PROACTIS Blog

Spend Control: The 'Biggest Bang for the Buck'

Charlotte Sutton
Charlotte Sutton,
PROACTIS
In a tough economy, organisations are looking for new ways to increase shareholder value. Two headline choices prevail: grow top-line revenues or reduce operating costs.
If you do the maths it doesn't take long to realise which delivers the 'biggest bang for the buck':

Organisations spend nearly half of every pound earned on external goods and services and it takes a whooping 10% increase in revenue to have the same impact on the bottom line as just a 1% decrease in operating costs.

According to analysts, it also takes a 10% increase in revenue to deliver a 20% increase in EPS (Earnings per Share) whereas it only requires a 1% decrease in operating costs to have the same impact.

So, whichever way you look at it, opportunities exist to grow the bottom line without growing the top line. 

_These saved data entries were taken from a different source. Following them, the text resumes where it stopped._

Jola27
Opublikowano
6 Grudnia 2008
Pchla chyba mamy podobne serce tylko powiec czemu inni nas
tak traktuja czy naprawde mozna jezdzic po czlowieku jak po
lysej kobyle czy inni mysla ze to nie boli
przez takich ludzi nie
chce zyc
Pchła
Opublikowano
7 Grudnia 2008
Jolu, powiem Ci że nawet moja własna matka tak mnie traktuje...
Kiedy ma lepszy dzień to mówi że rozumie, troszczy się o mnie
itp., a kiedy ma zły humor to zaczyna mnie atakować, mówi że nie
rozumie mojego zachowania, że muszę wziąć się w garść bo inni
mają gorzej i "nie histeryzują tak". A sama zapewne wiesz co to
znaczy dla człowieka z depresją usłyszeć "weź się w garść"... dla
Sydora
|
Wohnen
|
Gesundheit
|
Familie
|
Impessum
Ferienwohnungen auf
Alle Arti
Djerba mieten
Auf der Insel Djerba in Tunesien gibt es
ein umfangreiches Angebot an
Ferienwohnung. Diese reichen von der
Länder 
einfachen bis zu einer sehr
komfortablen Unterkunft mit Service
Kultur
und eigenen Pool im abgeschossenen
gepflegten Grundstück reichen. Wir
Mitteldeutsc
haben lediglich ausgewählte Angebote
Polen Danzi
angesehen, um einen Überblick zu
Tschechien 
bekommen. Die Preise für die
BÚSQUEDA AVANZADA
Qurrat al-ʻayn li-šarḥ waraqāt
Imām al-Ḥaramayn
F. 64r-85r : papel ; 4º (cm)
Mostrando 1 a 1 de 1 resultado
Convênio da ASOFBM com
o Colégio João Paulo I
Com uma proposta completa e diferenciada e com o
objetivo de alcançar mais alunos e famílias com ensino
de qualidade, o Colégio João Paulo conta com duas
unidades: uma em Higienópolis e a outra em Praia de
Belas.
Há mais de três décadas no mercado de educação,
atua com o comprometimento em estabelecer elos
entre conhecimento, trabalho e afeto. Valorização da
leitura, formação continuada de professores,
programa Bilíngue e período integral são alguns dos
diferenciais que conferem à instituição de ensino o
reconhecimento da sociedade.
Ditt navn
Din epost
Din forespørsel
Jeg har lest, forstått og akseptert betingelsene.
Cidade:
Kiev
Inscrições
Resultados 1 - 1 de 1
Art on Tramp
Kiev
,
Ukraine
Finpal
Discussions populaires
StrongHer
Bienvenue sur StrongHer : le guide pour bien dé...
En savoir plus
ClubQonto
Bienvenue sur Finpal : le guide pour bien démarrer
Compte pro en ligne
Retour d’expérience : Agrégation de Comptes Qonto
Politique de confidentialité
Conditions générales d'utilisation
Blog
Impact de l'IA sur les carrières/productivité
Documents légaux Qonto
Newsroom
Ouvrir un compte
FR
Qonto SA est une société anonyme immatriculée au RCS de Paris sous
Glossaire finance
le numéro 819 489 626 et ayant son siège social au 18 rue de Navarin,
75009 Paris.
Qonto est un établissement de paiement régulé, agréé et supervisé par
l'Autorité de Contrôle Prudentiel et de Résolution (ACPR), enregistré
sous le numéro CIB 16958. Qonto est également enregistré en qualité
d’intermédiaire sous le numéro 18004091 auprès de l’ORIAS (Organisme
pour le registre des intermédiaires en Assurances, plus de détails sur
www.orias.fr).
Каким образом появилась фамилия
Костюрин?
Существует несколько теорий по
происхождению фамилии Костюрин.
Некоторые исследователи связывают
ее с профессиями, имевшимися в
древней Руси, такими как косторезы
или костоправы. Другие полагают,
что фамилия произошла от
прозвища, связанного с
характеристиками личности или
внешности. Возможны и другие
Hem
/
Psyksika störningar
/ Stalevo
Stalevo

Spend Control delivers three types of 'cashable' savings:
  • Secured savings where favourable terms of purchase are acquired through changes in pricing, mix, or quality and increased contract compliance
  • Mitigated savings from delivering an ongoing program of cost and risk avoidance, and
  • Cash-releasing efficiencies where money is chosen to be released from efficiency gains
Spend Control also generates 'non-cash releasing' efficiency gains by improving the performance of available resources from best practice and business process improvements.

As a result, successful organisations are fast being characterised as those that view the Spend Control aspects of their business more strategically - constantly refining their processes and technologies to get better visibility into specific business issues:

Finance:
  • Maverick, unauthorised purchases
  • Poor visibility of cost pipeline, difficulty in managing budgets
  • Payment of incorrect, duplicate, unauthorised invoices
  • High cost of the Accounts Payable process
Procurement:
  • Poor visibility of spend
  • Low level of 'spend under management'
  • Not consistently gaining best value from suppliers
  • Mitigating supplier risk
  • Managing tail-spend
  • Inconsistent, nor transparent sourcing process
  • High cost of supplier enablement
However, less than 20% of large corporations have yet to fully adopt and exploit the disciplines of Spend Control and eProcurement for cost savings and efficiency gains.

Organisations must move away from being opportunistic players in Spend Control - whereby they take point-based approaches to realise savings from the 'low-hanging fruit' or discrete efficiency programs - to a complete organisational realignment with proven best practices.

In addition, executives now more than ever should concern themselves with maintaining proper corporate governance due to the negative implications that improper governance has caused. 
Spend Control and eProcurement allows for greater control on corporate spending.